Frequently asked questions

Is drinking water in the Netherlands safe?

Yes. The coronavirus SARS-CoV-2 has not been found in our tap water. Drinking water quality is monitored continuously, so its safety is guaranteed.

Can I use public drinking water taps?

Yes, you can. Do not touch the tap where the water flows out. Make sure you do not sneeze or cough in the direction of the tap. If possible, turn the water on with clean hands or a clean tissue. These precautions will allow us to minimise the risk of spreading the virus.

Can I sprinkle my ( vegetable ) garden with water from the ditch?
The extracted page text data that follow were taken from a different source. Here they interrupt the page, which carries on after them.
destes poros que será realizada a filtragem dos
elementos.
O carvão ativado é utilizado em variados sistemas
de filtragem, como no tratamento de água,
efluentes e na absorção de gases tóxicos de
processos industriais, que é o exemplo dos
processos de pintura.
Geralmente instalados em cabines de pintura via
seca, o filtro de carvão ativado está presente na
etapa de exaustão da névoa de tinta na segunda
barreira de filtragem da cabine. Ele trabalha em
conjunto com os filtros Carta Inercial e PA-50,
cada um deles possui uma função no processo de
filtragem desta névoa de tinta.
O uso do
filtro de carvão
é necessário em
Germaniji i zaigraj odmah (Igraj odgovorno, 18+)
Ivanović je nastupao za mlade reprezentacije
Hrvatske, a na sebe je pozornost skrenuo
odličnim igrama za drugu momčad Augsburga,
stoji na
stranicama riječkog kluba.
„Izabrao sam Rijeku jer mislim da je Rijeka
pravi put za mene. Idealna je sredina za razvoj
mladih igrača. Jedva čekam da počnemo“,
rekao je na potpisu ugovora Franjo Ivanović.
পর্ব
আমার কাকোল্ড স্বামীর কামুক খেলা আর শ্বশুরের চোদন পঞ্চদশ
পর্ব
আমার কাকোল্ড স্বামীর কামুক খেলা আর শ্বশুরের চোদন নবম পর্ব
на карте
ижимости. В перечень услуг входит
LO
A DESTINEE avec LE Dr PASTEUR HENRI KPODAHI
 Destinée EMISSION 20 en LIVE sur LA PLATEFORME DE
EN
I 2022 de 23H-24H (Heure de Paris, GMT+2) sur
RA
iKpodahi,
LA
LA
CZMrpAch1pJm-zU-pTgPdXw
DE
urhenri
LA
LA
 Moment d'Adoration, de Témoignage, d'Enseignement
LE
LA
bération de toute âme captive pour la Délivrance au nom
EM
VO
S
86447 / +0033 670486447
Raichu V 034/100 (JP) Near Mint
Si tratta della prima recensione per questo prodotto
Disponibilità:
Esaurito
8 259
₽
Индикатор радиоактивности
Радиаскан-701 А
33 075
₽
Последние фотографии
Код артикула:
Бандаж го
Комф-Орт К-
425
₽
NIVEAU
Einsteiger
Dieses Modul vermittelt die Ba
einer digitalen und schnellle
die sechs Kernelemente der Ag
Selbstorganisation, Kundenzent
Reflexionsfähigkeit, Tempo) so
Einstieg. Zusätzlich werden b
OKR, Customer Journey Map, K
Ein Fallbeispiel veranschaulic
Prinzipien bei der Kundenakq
The coronavirus SARS-CoV-2 has been found in untreated sewage in the Netherlands. Unpurified (and purified) sewage can end up in surface water, such as ditch water. When sewage is discharged into surface water, the sewage is diluted in the surface water. This also dilutes the coronavirus, so that fewer virus particles are present per litre. The degree to which the virus is diluted depends on the amount of sewage water and whether or not it has been purified. The degree of dilution will therefore vary depending on the location. It is not yet known if and how long the coronavirus SARS-CoV-2 will remain contagious in surface water. Because there are probably few new coronavirus particles in the water due to dilution, the risk of contamination with the coronavirus SARS-CoV-2 by spraying with surface water is probably small.

 It is not recommended to use surface water, such as ditch water, in the vicinity of sewage discharges for irrigation. This is not only important because of the possible presence of the coronavirus SARS-CoV-2, but also because of other pathogens.

 When using surface water (not in the vicinity of sewage discharges) for irrigation, it is advisable to ensure that you do not come into contact with water droplets or mist during irrigation. This can be done, for example, by watering the plants close to the ground, instead of letting the water rain down over the plants.